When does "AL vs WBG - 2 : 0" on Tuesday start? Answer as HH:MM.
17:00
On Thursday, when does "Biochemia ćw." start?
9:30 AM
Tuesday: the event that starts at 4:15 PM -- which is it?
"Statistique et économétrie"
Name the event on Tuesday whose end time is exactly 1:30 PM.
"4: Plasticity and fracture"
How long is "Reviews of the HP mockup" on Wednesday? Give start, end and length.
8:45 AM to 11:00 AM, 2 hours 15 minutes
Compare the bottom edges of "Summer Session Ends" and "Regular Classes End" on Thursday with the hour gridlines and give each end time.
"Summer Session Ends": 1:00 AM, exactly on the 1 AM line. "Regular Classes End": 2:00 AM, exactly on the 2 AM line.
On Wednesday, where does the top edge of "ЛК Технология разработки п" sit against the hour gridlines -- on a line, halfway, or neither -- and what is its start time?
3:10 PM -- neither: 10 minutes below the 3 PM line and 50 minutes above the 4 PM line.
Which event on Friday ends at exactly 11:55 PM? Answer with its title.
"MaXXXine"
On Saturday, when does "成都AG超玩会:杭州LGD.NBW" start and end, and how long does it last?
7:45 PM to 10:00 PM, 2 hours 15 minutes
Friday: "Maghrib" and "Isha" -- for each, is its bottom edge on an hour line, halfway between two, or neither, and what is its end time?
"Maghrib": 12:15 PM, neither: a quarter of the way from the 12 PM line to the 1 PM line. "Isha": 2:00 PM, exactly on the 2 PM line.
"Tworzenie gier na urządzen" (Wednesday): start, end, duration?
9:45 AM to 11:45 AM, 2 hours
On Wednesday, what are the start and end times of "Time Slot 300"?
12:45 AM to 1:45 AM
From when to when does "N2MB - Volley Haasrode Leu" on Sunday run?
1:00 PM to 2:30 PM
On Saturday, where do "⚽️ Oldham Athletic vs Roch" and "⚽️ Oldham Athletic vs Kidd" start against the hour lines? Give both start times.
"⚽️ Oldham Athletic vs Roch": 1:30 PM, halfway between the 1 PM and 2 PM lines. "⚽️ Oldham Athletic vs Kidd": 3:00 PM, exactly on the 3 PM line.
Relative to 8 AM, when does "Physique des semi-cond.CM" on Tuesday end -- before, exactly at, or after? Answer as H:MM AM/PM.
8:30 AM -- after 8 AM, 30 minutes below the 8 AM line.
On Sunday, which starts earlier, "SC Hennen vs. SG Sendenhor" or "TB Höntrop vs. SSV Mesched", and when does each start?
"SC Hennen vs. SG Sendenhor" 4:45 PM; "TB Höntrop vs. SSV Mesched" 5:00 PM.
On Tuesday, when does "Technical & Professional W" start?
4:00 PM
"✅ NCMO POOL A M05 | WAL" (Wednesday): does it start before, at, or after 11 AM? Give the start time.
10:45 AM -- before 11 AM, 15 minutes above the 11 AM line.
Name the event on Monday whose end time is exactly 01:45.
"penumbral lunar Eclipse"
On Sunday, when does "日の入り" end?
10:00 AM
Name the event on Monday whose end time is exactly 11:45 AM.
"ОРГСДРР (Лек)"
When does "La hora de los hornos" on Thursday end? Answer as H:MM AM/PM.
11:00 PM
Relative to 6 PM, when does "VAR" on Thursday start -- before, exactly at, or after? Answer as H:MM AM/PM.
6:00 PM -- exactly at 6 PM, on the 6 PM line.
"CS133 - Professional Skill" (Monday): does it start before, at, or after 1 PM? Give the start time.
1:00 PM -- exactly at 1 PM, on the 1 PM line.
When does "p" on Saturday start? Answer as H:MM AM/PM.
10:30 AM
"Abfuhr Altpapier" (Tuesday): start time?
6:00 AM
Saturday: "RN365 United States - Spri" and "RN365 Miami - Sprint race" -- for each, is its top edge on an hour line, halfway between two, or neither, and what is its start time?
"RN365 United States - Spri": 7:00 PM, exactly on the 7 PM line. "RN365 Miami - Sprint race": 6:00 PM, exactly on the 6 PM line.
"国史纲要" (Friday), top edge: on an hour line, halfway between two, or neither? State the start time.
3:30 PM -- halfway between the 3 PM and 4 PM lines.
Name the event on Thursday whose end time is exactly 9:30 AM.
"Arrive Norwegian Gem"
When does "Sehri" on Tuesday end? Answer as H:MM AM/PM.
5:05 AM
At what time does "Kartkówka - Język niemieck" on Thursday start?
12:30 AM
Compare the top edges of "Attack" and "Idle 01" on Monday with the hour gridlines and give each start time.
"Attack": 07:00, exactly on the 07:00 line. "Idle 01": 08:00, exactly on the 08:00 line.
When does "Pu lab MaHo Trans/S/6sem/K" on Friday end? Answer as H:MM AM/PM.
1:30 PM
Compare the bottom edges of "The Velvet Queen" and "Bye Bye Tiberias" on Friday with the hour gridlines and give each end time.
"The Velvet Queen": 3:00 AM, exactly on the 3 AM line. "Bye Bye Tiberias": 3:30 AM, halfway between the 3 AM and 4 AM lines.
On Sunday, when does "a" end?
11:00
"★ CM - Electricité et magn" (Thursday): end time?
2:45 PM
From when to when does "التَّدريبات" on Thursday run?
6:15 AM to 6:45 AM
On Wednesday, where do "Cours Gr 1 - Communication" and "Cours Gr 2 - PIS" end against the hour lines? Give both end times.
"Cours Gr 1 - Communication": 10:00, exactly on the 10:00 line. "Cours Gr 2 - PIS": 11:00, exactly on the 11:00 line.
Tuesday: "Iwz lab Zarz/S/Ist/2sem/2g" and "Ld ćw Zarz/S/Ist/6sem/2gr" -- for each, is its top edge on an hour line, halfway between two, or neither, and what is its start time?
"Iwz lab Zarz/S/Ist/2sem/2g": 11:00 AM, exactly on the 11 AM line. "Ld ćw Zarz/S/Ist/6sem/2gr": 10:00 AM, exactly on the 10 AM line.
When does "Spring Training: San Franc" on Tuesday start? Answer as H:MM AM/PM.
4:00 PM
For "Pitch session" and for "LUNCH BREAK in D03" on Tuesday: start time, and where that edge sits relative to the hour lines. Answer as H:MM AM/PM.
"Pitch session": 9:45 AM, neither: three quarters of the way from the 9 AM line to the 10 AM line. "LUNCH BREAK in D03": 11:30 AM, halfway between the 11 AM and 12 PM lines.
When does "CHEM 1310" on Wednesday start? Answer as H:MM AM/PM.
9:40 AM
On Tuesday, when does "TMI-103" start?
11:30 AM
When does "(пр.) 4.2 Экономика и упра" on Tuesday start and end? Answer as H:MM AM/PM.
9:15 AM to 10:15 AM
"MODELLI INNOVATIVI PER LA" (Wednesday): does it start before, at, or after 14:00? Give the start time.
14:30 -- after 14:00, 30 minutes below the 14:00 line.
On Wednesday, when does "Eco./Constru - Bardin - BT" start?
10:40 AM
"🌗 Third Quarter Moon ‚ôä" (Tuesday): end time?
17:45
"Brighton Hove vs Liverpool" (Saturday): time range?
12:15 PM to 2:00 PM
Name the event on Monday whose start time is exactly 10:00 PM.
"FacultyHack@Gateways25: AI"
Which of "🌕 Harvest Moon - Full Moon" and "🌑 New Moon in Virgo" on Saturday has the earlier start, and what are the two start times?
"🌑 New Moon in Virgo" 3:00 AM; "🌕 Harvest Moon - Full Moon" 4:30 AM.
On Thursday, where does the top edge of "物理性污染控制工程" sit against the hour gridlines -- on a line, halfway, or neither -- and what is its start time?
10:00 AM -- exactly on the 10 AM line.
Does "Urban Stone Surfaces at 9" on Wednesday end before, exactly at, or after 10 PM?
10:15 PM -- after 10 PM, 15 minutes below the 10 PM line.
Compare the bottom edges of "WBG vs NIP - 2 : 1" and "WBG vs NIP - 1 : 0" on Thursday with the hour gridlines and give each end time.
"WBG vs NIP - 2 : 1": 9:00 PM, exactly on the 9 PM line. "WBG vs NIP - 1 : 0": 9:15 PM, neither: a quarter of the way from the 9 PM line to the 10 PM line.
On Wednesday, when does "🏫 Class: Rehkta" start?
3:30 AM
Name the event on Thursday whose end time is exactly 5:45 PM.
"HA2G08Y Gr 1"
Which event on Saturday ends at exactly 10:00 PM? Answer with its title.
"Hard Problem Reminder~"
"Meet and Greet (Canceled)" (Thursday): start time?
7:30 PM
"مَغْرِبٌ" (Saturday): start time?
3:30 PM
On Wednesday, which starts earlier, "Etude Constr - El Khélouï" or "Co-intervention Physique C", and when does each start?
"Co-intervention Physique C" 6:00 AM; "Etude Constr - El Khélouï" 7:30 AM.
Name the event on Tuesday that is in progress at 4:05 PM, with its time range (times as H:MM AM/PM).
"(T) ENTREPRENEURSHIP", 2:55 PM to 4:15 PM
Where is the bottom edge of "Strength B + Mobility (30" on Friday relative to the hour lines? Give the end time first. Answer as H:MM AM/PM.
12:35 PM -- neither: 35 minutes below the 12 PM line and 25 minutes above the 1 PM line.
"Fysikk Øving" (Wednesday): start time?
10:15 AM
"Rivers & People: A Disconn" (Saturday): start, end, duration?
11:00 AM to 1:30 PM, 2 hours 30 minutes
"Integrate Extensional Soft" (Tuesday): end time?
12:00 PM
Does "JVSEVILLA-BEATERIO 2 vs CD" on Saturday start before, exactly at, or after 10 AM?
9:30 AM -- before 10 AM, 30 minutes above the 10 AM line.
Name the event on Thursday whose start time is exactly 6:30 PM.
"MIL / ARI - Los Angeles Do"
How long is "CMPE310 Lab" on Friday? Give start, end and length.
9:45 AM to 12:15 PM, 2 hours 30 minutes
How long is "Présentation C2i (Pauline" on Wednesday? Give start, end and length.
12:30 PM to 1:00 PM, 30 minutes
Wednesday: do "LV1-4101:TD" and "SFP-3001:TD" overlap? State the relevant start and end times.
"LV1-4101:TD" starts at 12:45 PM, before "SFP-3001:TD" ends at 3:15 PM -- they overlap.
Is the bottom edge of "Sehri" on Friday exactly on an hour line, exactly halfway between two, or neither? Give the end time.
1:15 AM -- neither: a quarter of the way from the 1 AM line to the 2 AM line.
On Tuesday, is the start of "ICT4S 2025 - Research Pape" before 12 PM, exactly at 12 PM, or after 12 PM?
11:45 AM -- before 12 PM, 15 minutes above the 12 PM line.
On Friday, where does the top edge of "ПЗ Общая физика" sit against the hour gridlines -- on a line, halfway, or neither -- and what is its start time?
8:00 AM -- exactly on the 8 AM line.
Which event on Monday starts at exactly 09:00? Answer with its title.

#####

→ **THE TASK**
Find every line in the listing above that contains the string "Sehri", and copy each of those lines in full.

→ **FULL OUTPUT**
When does "Sehri" on Tuesday end? Answer as H:MM AM/PM.
Is the bottom edge of "Sehri" on Friday exactly on an hour line, exactly halfway between two, or neither? Give the end time.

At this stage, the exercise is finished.